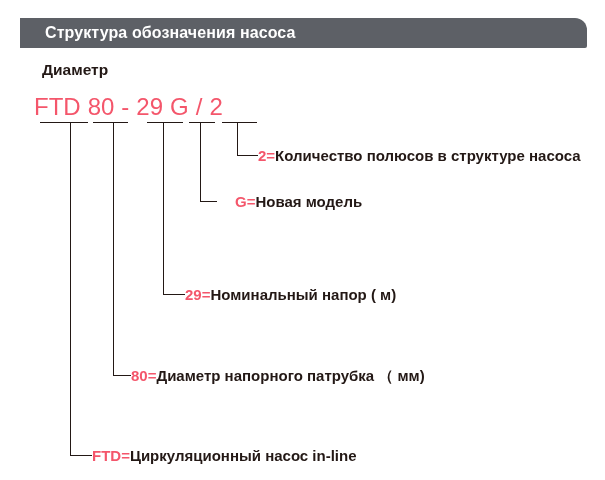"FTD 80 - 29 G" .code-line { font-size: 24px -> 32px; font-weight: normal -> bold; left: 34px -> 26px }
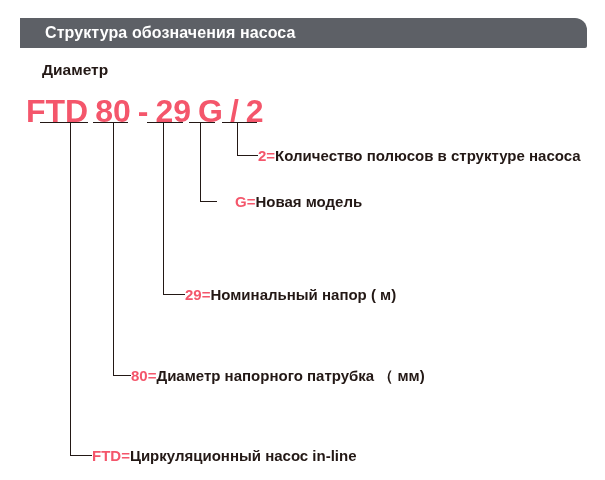"29=Номинальный напор ( м)" div.annot { html: <div> <span>29</span><span>=</span><span>Номинальный напор ( м)</span> </div> -> none }
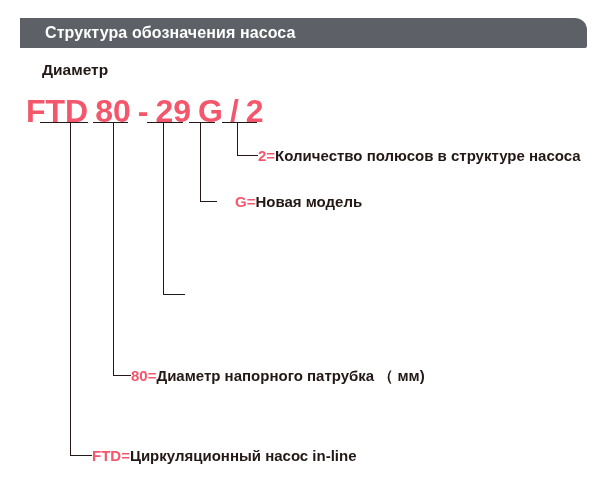"80=Диаметр напорного патрубка （ мм)" div.annot { html: <div> <span>80</span><span>=</span><span>Диаметр напорного патрубка （ мм)</span> </div> -> none }
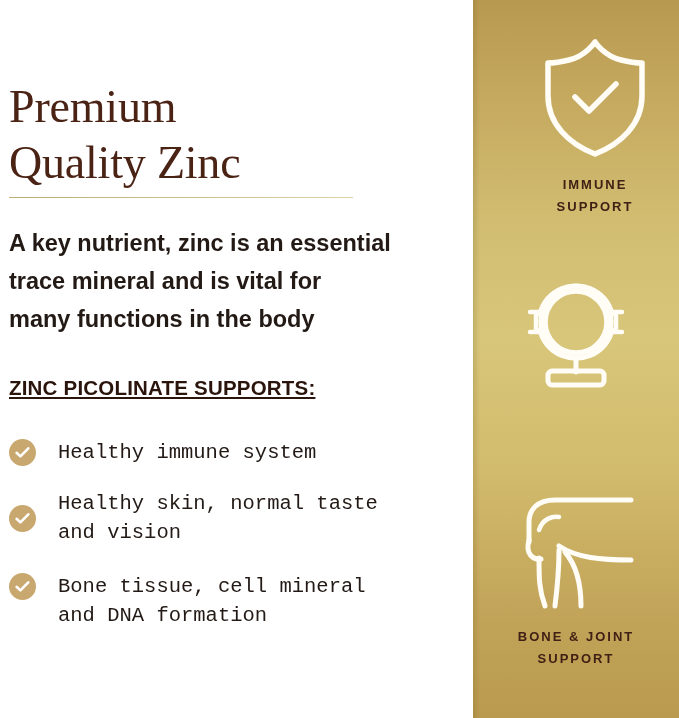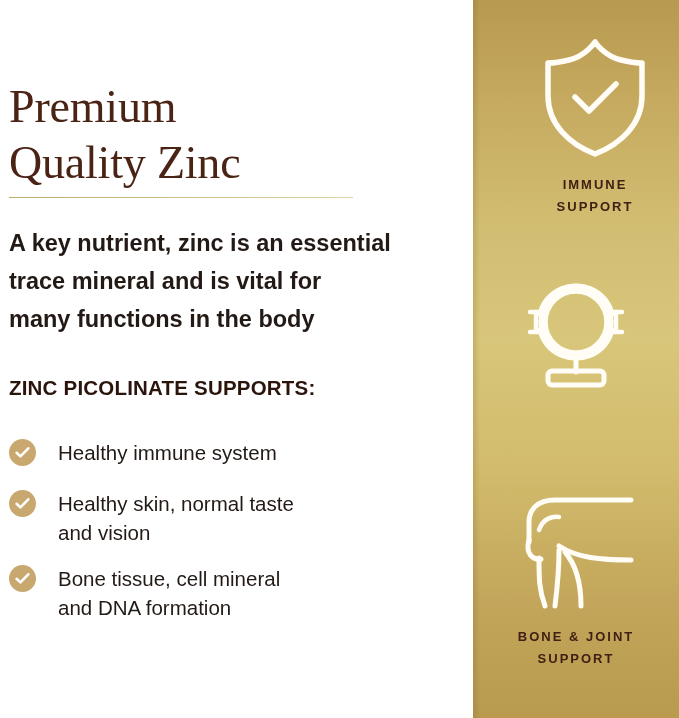"ZINC PICOLINATE SUPPORTS:" #supports-heading { text-decoration: none -> underline }
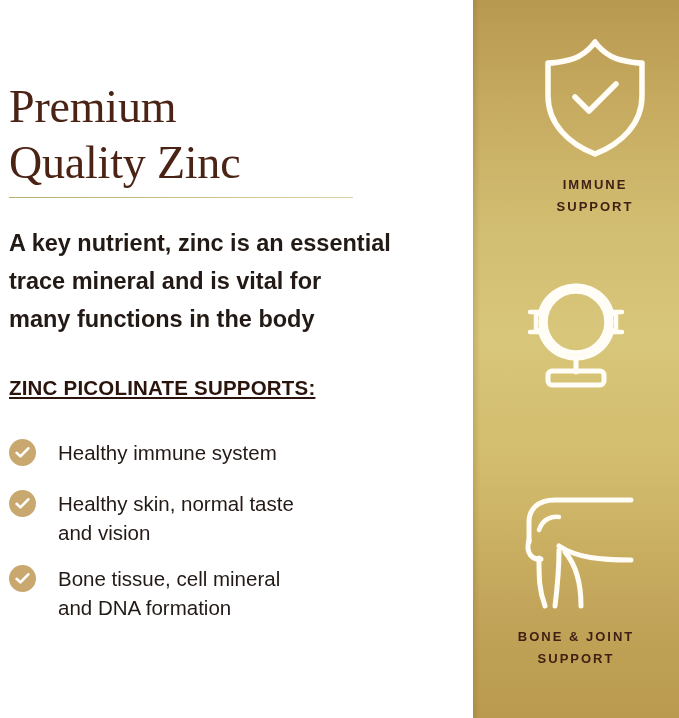"Healthy immune system" .benefit-text { font-family: none -> Liberation Mono, monospace }
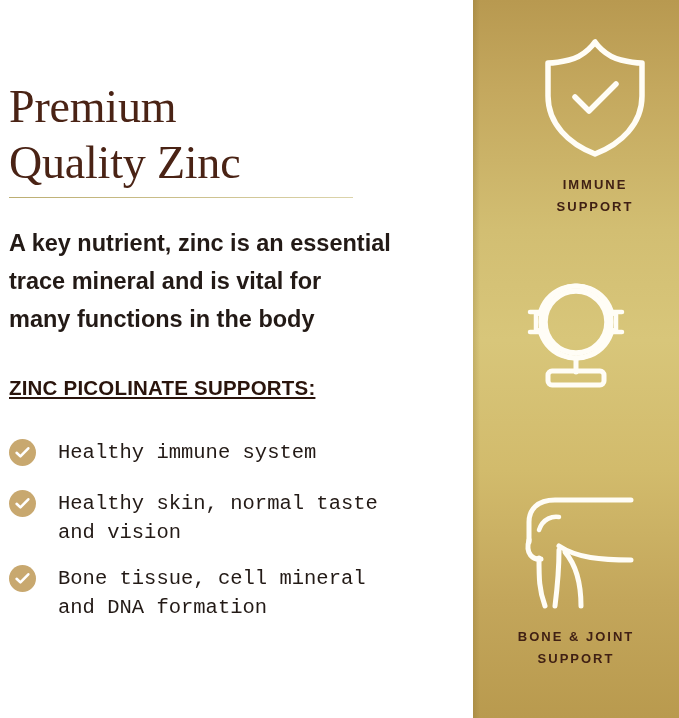"Healthy skin, normal taste" div.benefit-row { align-items: none -> center; margin-bottom: 16px -> 24px }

________

_Requirement_
Write down exactly the lines running from the line with "html: <div> <span>80</span><span>=</span><span>Диаметр" through the end of the material, both ends included, and none of the pictures.

_Answer area_
"80=Диаметр напорного патрубка （ мм)" div.annot { html: <div> <span>80</span><span>=</span><span>Диаметр напорного патрубка （ мм)</span> </div> -> none }
"ZINC PICOLINATE SUPPORTS:" #supports-heading { text-decoration: none -> underline }
"Healthy immune system" .benefit-text { font-family: none -> Liberation Mono, monospace }
"Healthy skin, normal taste" div.benefit-row { align-items: none -> center; margin-bottom: 16px -> 24px }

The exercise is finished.